Areopagus in the Bible
The Areopagus, like most city-state institutions, continued to function in Roman times, and it was then that the Apostle Paul delivered his famous speech about the identity of "the Unknown God." According to the biblical account (Acts 17):
A group of Epicurean and Stoic philosophers began to dispute with him. Some of them asked, "What is this babbler trying to say?" Others remarked, "He seems to be advocating foreign gods." They said this because Paul was preaching the good news about Jesus and the resurrection.
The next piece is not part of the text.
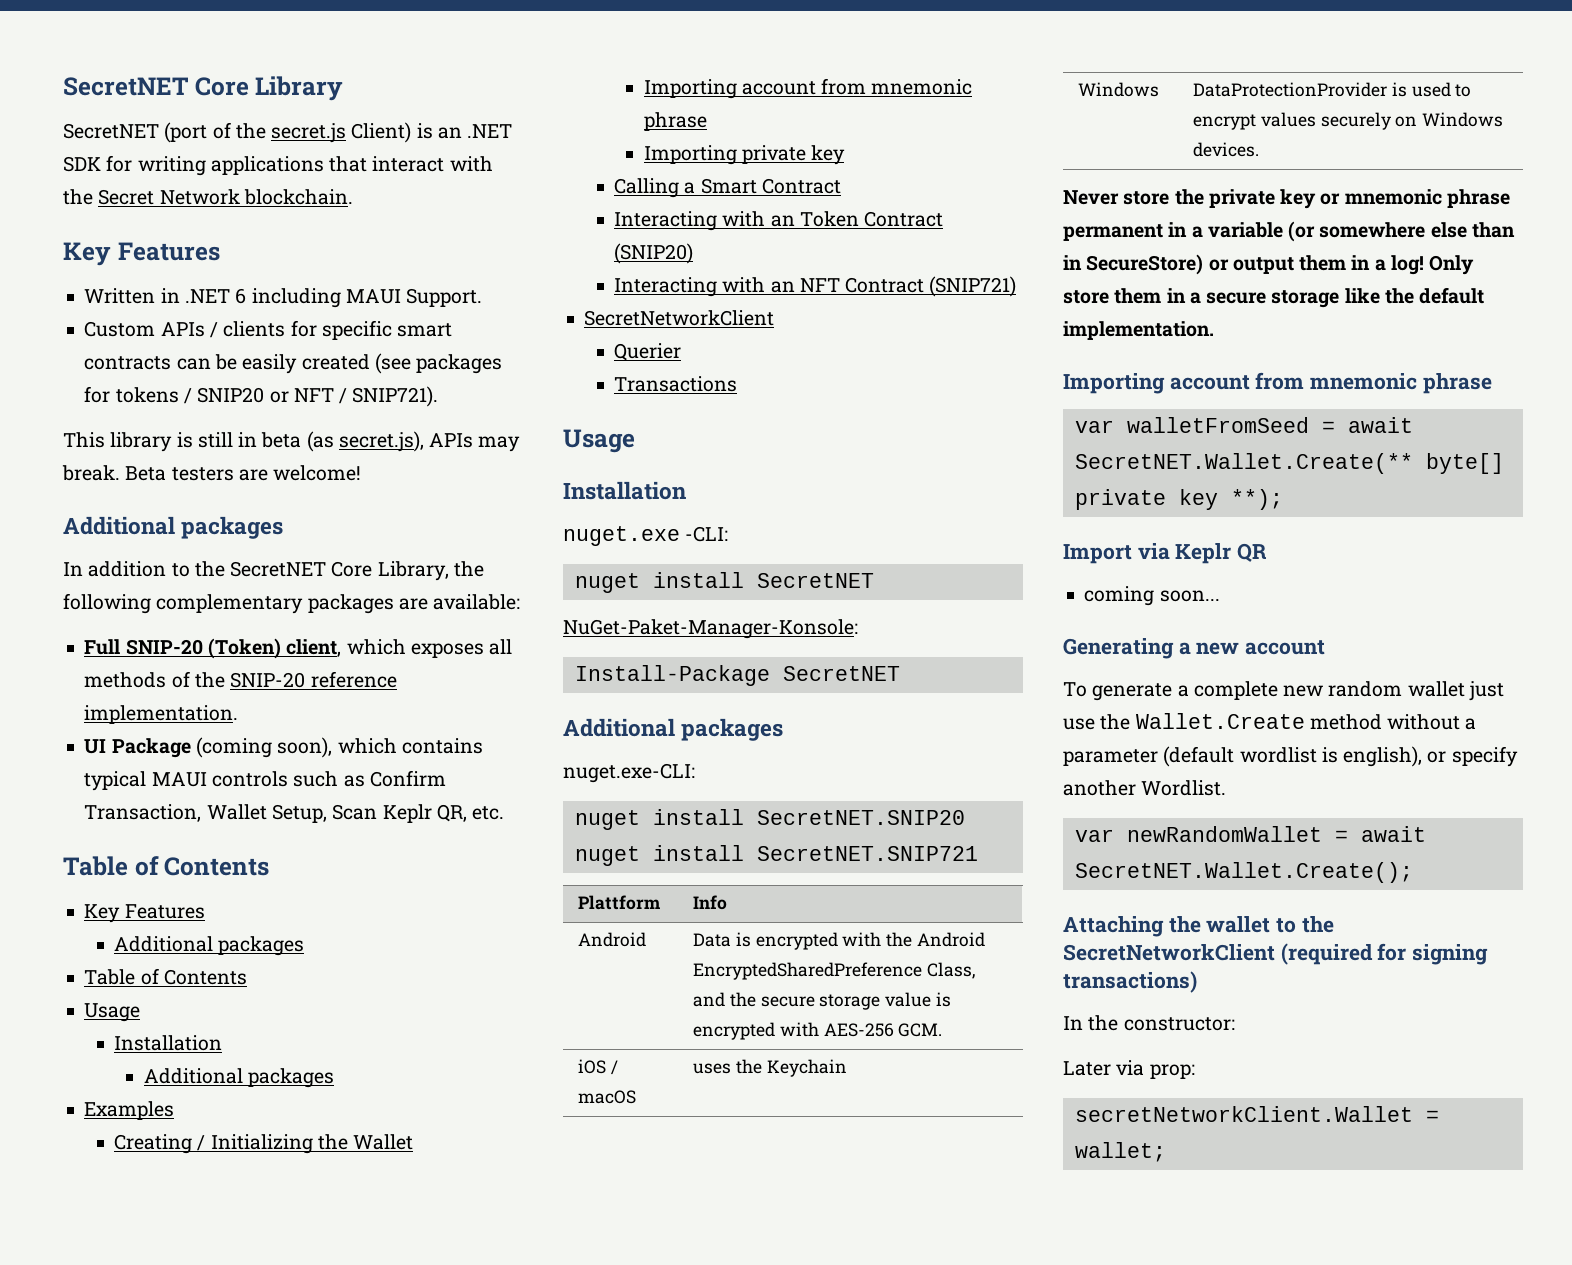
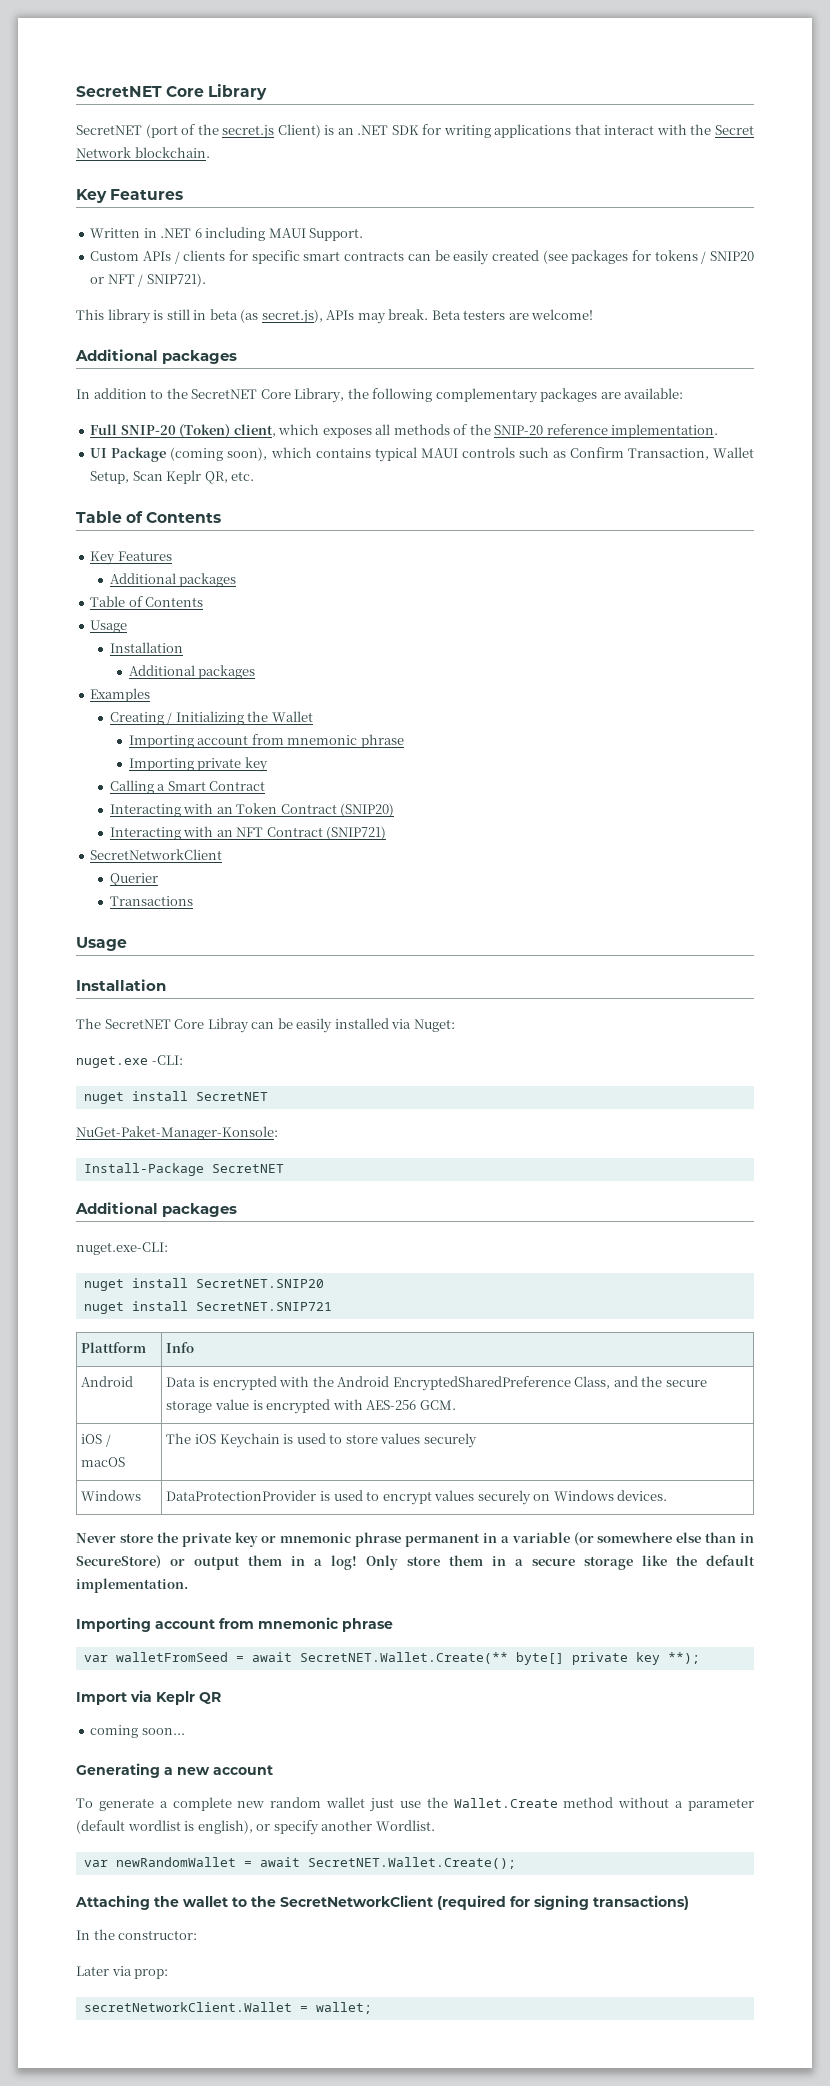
(686, 490) none -> [76,1018,455,1033] // The SecretNET Core Libray can be easily installed via Nuget:
[693,1059,762,1074] uses the -> [166,1433,216,1444] The iOS
(847, 1068) none -> [283,1433,477,1448] is used to store values securely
Then they took him and brought him to a meeting of the Areopagus, where they said to him, "May we know what this new teaching is that you are presenting? You are bringing some strange ideas to our ears, and we want to know what they mean. (All the Athenians and the foreigners who lived there spent their time doing nothing but talking about and listening to the latest ideas.)
Paul then stood up in the meeting of the Areopagus and said: "Men of Athens! I see that in every way you are very religious. For as I walked around and looked carefully at your objects of worship, I even found an altar with this inscription: TO AN UNKNOWN GOD. Now what you worship as something unknown I am going to proclaim to you."
...When they heard about the resurrection of the dead, some of them sneered, but others said, "We want to hear you again on this subject." At that, Paul left the Council. A few men became followers of Paul and believed. Among them was Dionysius, a member of the Areopagus, also a woman named Damaris, and a number of others.